Recently I’ve been inspired by the voices of our youth. I think it’s easy to dismiss what young people have to say because they must not know as much as the rest of us. But how much space are we affording them at the table?
As a young professional in my career, I oversaw teen programs at a public library. My first Friday on the job, I opened up a meeting room and pulled in some bean bag chairs. I set up a little table with a book display, and I sat there and waited for the wave of laughing teenagers to crash in. I could hear them cramming into the elevator, jumping down the last half-flight of stairs, and the volume of their conversations occasionally diminished by a nearby “Shh.” A few poked their heads into the room (What’s this light doing on?) though most of the herd passed by. I didn’t understand why they were not immediately ensnared by my book display.

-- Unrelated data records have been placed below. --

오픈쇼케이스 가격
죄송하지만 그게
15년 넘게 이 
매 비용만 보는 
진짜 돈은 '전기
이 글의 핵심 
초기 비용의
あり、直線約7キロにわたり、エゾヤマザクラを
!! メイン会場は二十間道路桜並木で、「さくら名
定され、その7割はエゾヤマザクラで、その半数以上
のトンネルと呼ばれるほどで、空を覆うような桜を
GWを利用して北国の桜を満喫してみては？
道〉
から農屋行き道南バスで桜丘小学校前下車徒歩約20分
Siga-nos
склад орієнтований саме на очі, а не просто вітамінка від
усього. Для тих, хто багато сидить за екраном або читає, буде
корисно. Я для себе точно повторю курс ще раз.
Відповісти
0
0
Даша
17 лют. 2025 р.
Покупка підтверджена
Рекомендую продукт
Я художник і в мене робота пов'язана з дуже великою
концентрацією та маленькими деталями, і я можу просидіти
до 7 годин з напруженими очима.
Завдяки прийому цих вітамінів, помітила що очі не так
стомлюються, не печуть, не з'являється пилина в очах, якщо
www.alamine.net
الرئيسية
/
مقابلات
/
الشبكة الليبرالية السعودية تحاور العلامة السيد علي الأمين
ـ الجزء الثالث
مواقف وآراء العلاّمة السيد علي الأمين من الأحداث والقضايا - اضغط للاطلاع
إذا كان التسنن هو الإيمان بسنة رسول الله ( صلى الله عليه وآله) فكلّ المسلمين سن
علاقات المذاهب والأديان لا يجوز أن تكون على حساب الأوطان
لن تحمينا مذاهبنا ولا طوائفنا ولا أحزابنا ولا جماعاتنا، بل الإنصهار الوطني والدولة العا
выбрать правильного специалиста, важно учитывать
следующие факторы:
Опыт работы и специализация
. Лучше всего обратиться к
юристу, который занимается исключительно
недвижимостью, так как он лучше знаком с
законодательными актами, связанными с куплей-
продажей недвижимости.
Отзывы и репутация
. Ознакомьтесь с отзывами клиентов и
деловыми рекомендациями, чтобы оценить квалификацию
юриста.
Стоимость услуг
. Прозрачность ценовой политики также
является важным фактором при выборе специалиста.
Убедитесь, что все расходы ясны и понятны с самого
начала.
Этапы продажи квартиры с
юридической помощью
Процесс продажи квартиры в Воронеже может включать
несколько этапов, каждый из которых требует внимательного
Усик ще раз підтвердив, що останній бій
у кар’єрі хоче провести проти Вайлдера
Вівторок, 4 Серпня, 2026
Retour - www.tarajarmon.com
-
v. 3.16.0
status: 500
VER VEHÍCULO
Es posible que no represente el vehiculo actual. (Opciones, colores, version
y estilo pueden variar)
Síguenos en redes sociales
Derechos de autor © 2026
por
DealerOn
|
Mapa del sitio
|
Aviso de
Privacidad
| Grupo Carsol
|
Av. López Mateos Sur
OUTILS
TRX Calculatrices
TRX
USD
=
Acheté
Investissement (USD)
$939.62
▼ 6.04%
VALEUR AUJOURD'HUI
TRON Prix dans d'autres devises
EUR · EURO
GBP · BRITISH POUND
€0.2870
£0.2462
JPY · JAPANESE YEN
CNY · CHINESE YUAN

That’s because these kids weren’t coming to the library to read, or even study. My job wasn’t to get them to read. My job was to make sure they weren’t making out. After getting to know them over time, I soon realized what was really going on. Instead of trying to anticipate what they wanted, I just asked them. They were in the library because they were kicked out of everywhere else in town. They just wanted a warm place to hang out with friends. I couldn’t presume what they wanted based on what I’d been taught. I had to learn for myself. I had to talk to them.
It may seem like that’s a no-brainer, but it wasn’t something I learned in library school, it was being a part of a Collective Impact Initiative. Our group’s ranks represented members across all Town departments, coming together to better serve our community, and one of the simplest lessons I learned was: If it impacts the youth, involve the youth.
In collaboration with the Town of Suffield’s Youth Services Department, we’ve formed an Intergenerational Book Club to help advance important discussions across our community. Our youth have a stake in what lies ahead for the future of our country. Help them register to vote. Try to embrace the difficult conversation topics rather than endure them.